_Set of tasks:_
a) In the excerpt on the fluidic memristor, where are the two soft hydrogels joined?
b) For each statement, say whether the excerpt on the fluidic memristor supports it, and quote the words that decide it: (i) The neutral gel is the one that carries fixed positive charges. (ii) Computer models traced the loop-shaped current response to ions gathering or depleting at the gel interface. (iii) The device stores recent pulses as a permanent change in conductance.
Excerpt provided Start Marker
Turning brain inspiration into a soft device
The brain processes information using charged atoms that move through gel-like connections between nerve cells. Inspired by this, the researchers created a tiny electrical component called a fluidic memristor using two soft hydrogels joined inside a microscopic pore in a plastic sheet. One gel carries fixed positive charges and attracts negative ions, while the other is neutral and holds a dilute salt solution. Where the two gels touch, ions can slowly pile up or drain away depending on the applied voltage, giving the device a built-in memory of past signals in the form of changing electrical resistance.

How the gel interface remembers signals
By sweeping the voltage across a single pore, the team observed a signature loop-shaped current response that marks true memory behavior. Computer models showed that this response comes from ions gathering or depleting at the narrow gel interface over time. Under one voltage direction, negative ions rush toward the interface and then spill into the neutral gel, making the path easier to conduct; under the opposite direction they are pulled away, making it harder. Because this rearrangement takes time to settle, the device “remembers” recent pulses as a temporary change in conductance, much like a biological synapse temporarily strengthens or weakens after activity.
Excerpt provided End Marker
Source information Start Marker
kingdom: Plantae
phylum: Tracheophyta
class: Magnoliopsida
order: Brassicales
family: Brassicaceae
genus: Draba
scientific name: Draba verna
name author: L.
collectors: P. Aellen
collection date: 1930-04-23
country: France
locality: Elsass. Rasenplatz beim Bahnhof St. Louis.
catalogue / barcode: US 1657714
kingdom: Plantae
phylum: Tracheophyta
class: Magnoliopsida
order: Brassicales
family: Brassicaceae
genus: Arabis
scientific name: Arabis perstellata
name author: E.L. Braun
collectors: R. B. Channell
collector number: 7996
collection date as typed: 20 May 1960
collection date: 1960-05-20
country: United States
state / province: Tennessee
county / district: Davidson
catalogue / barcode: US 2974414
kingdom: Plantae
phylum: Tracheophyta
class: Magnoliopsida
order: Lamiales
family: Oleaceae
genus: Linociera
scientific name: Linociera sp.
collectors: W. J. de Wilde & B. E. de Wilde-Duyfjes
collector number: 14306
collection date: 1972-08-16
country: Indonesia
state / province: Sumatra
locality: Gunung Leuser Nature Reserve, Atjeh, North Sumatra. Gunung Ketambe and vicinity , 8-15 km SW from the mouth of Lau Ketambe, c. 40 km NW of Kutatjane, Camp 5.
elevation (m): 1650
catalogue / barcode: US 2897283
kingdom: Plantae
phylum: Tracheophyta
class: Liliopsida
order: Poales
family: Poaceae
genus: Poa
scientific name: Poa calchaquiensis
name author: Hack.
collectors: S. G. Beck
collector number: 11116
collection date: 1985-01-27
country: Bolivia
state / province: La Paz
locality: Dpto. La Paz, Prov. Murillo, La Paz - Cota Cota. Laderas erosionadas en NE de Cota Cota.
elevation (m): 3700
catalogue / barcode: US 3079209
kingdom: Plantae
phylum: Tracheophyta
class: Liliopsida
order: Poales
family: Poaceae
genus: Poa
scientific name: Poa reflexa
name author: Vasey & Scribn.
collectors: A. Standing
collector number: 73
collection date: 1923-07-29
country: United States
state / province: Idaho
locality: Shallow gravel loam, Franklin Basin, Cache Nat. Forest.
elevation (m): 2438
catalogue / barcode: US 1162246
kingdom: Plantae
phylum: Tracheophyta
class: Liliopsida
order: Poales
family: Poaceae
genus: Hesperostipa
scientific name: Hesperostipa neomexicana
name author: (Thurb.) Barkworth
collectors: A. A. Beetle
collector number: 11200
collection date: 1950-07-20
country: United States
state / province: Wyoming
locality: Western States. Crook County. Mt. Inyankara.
Source information End Marker
_List of solutions:_
a) Inside a microscopic pore in a plastic sheet.

b)
(i) No: "One gel carries fixed positive charges and attracts negative ions, while the other is neutral and holds a dilute salt solution."
(ii) Yes: "Computer models showed that this response comes from ions gathering or depleting at the narrow gel interface over time."
(iii) No: "the device “remembers” recent pulses as a temporary change in conductance"